Sorry if you are destined for the hell.
So the annular solar eclipse looked fantastic on the postcard I saw people joyously fanning in the air as I moved closely to the crowd already gathering there. It was 6:00, good gracious, just in time for the best 3-minute slot of the event. What happened next was an hour later it became obvious that in reality the solar eclipse was as good as an expanse of thick fluffy clouds. No sun was in sight. Considered it totally eclipsed by the clouds then, I thought to myself.
But the morning was not totally wasted. Two expected things happened.
First, it was the power of herd mentality. Probably because the crowd had been in high hope of seeing the eclipse but utterly bored for waiting pointlessly in the wind for an hour, when the clouds opened a crack for the sunlight to shine through the people cheered like crazy. Suddenly it was like in the home team stadium celebrating the victory of the Red Devils. Hooray, hooray, hooray! But what on the entire earth were they cheering for? It was a normal scene of any normal moment after sunrise on any normal day! Click click click, photographers finally found use for their cameras.
And there, a man is performing a religious ritual of some sort in the foreground on the left!
Few maintained their sanity. One was me (well I actually saw the total sun eclipse in France back in 1999), the other was the bloke sitting next to me in a graciously casual fashion on his privately arranged pink revolving whatyoumaycallit chair. He was the much-talked-about Kai of Digitalrev.
Before that moment of insanity came, I had a bit of a chat with him. So much of an idol he was that some local (young) photographers kept cornering him and popping embarrassing questions like
how old are you, are you gay, can you speak Cantonese, what is Digitalrev, what is a camera review, which is the favourite video you have made and do you own the company, et cetera, et cetera.
As for me, I knew exactly the key of idol worshipping. So I moved over to take a photo with him.

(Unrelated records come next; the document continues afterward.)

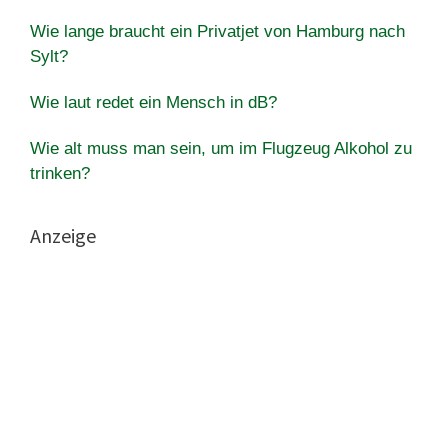
Wie lange braucht ein Privatjet von Hamburg nach
Sylt?
Wie laut redet ein Mensch in dB?
Wie alt muss man sein, um im Flugzeug Alkohol zu
trinken?
Anzeige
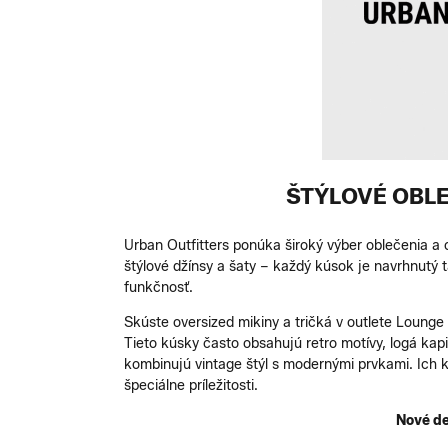
ŠTÝLOVÉ OBL
Urban Outfitters ponúka široký výber oblečenia a 
štýlové džínsy a šaty – každý kúsok je navrhnutý t
funkčnosť.
Skúste oversized mikiny a tričká v outlete Lounge
Tieto kúsky často obsahujú retro motívy, logá ka
kombinujú vintage štýl s modernými prvkami. Ich ko
špeciálne príležitosti.
Nové de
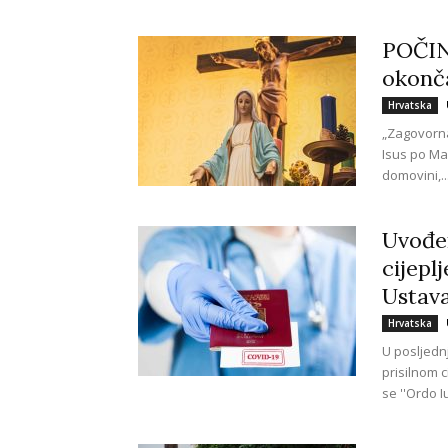
POČINJ
okonč
Hrvatska
„Zagovorn
Isus po Mar
domovini,..
Uvođen
cijepl
Ustav
Hrvatska
U posljedn
prisilnom 
se ''Ordo Iur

Well, suffice it to say that, from his facial expression, doing a photo with the idol at such an awkward distance was anything but gratifying. So at the risk being harassed in one way or the other, I went closer for a second shot.
(Artist's impression 2: Me and Kai)
See, he is smiling!
Well, this could be better than the eclipse. I saw something more unexpected. Considered these worthy of the special trip.